### Directions
Leaving nothing out, print each line of the material exactly.

### Data provided
________________________

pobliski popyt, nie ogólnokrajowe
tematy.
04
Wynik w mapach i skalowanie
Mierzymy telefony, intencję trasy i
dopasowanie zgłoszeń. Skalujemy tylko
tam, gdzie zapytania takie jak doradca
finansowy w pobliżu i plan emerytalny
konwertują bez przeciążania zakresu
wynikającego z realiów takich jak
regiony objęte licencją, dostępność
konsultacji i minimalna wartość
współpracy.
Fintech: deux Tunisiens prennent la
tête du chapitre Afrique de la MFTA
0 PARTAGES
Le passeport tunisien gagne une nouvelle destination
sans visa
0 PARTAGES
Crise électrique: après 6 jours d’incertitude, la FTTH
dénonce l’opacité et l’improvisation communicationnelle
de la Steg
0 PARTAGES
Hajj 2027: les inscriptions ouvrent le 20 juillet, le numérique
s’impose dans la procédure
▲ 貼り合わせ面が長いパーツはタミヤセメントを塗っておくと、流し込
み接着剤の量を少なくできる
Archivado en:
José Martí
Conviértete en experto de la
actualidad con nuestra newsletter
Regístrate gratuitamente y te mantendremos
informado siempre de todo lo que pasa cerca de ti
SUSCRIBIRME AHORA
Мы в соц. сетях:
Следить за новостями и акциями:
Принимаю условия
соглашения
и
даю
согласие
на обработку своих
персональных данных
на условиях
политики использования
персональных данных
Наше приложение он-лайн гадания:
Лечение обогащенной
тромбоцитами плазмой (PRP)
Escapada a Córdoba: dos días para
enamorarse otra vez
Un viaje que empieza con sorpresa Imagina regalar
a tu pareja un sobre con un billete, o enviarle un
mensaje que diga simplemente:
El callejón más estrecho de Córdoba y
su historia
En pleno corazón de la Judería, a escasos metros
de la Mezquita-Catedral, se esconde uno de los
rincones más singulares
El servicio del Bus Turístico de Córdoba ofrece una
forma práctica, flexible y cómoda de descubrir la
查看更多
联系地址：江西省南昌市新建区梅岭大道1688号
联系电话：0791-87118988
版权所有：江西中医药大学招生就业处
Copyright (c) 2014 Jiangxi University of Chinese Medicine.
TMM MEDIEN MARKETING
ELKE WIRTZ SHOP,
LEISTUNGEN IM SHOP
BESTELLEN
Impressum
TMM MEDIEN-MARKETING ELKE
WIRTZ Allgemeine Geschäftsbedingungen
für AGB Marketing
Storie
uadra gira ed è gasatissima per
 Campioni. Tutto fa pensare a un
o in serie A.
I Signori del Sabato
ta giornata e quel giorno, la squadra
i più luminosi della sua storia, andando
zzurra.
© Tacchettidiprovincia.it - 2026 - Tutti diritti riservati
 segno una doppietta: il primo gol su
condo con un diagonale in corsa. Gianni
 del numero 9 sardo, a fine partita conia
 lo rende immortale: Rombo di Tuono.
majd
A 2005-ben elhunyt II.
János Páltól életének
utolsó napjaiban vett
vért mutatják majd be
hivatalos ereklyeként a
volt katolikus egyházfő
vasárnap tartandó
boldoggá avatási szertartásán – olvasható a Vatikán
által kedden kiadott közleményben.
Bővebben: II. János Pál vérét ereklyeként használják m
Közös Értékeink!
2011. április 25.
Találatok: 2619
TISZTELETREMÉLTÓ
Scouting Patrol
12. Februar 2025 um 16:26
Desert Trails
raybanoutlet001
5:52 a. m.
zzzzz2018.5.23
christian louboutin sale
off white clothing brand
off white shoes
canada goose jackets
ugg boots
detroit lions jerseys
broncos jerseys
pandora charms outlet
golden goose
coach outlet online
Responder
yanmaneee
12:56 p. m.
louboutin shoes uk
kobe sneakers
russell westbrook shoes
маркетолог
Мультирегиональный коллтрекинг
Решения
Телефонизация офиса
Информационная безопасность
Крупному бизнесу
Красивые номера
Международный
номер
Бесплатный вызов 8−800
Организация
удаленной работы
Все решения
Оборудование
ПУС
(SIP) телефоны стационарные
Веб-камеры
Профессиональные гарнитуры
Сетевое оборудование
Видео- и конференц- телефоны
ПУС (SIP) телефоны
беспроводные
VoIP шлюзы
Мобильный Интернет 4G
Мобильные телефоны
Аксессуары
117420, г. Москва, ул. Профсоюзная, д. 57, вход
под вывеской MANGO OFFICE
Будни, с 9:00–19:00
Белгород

________________________

### Written answer
pobliski popyt, nie ogólnokrajowe
tematy.
04
Wynik w mapach i skalowanie
Mierzymy telefony, intencję trasy i
dopasowanie zgłoszeń. Skalujemy tylko
tam, gdzie zapytania takie jak doradca
finansowy w pobliżu i plan emerytalny
konwertują bez przeciążania zakresu
wynikającego z realiów takich jak
regiony objęte licencją, dostępność
konsultacji i minimalna wartość
współpracy.
Fintech: deux Tunisiens prennent la
tête du chapitre Afrique de la MFTA
0 PARTAGES
Le passeport tunisien gagne une nouvelle destination
sans visa
0 PARTAGES
Crise électrique: après 6 jours d’incertitude, la FTTH
dénonce l’opacité et l’improvisation communicationnelle
de la Steg
0 PARTAGES
Hajj 2027: les inscriptions ouvrent le 20 juillet, le numérique
s’impose dans la procédure
▲ 貼り合わせ面が長いパーツはタミヤセメントを塗っておくと、流し込
み接着剤の量を少なくできる
Archivado en:
José Martí
Conviértete en experto de la
actualidad con nuestra newsletter
Regístrate gratuitamente y te mantendremos
informado siempre de todo lo que pasa cerca de ti
SUSCRIBIRME AHORA
Мы в соц. сетях:
Следить за новостями и акциями:
Принимаю условия
соглашения
и
даю
согласие
на обработку своих
персональных данных
на условиях
политики использования
персональных данных
Наше приложение он-лайн гадания:
Лечение обогащенной
тромбоцитами плазмой (PRP)
Escapada a Córdoba: dos días para
enamorarse otra vez
Un viaje que empieza con sorpresa Imagina regalar
a tu pareja un sobre con un billete, o enviarle un
mensaje que diga simplemente:
El callejón más estrecho de Córdoba y
su historia
En pleno corazón de la Judería, a escasos metros
de la Mezquita-Catedral, se esconde uno de los
rincones más singulares
El servicio del Bus Turístico de Córdoba ofrece una
forma práctica, flexible y cómoda de descubrir la
查看更多
联系地址：江西省南昌市新建区梅岭大道1688号
联系电话：0791-87118988
版权所有：江西中医药大学招生就业处
Copyright (c) 2014 Jiangxi University of Chinese Medicine.
TMM MEDIEN MARKETING
ELKE WIRTZ SHOP,
LEISTUNGEN IM SHOP
BESTELLEN
Impressum
TMM MEDIEN-MARKETING ELKE
WIRTZ Allgemeine Geschäftsbedingungen
für AGB Marketing
Storie
uadra gira ed è gasatissima per
 Campioni. Tutto fa pensare a un
o in serie A.
I Signori del Sabato
ta giornata e quel giorno, la squadra
i più luminosi della sua storia, andando
zzurra.
© Tacchettidiprovincia.it - 2026 - Tutti diritti riservati
 segno una doppietta: il primo gol su
condo con un diagonale in corsa. Gianni
 del numero 9 sardo, a fine partita conia
 lo rende immortale: Rombo di Tuono.
majd
A 2005-ben elhunyt II.
János Páltól életének
utolsó napjaiban vett
vért mutatják majd be
hivatalos ereklyeként a
volt katolikus egyházfő
vasárnap tartandó
boldoggá avatási szertartásán – olvasható a Vatikán
által kedden kiadott közleményben.
Bővebben: II. János Pál vérét ereklyeként használják m
Közös Értékeink!
2011. április 25.
Találatok: 2619
TISZTELETREMÉLTÓ
Scouting Patrol
12. Februar 2025 um 16:26
Desert Trails
raybanoutlet001
5:52 a. m.
zzzzz2018.5.23
christian louboutin sale
off white clothing brand
off white shoes
canada goose jackets
ugg boots
detroit lions jerseys
broncos jerseys
pandora charms outlet
golden goose
coach outlet online
Responder
yanmaneee
12:56 p. m.
louboutin shoes uk
kobe sneakers
russell westbrook shoes
маркетолог
Мультирегиональный коллтрекинг
Решения
Телефонизация офиса
Информационная безопасность
Крупному бизнесу
Красивые номера
Международный
номер
Бесплатный вызов 8−800
Организация
удаленной работы
Все решения
Оборудование
ПУС
(SIP) телефоны стационарные
Веб-камеры
Профессиональные гарнитуры
Сетевое оборудование
Видео- и конференц- телефоны
ПУС (SIP) телефоны
беспроводные
VoIP шлюзы
Мобильный Интернет 4G
Мобильные телефоны
Аксессуары
117420, г. Москва, ул. Профсоюзная, д. 57, вход
под вывеской MANGO OFFICE
Будни, с 9:00–19:00
Белгород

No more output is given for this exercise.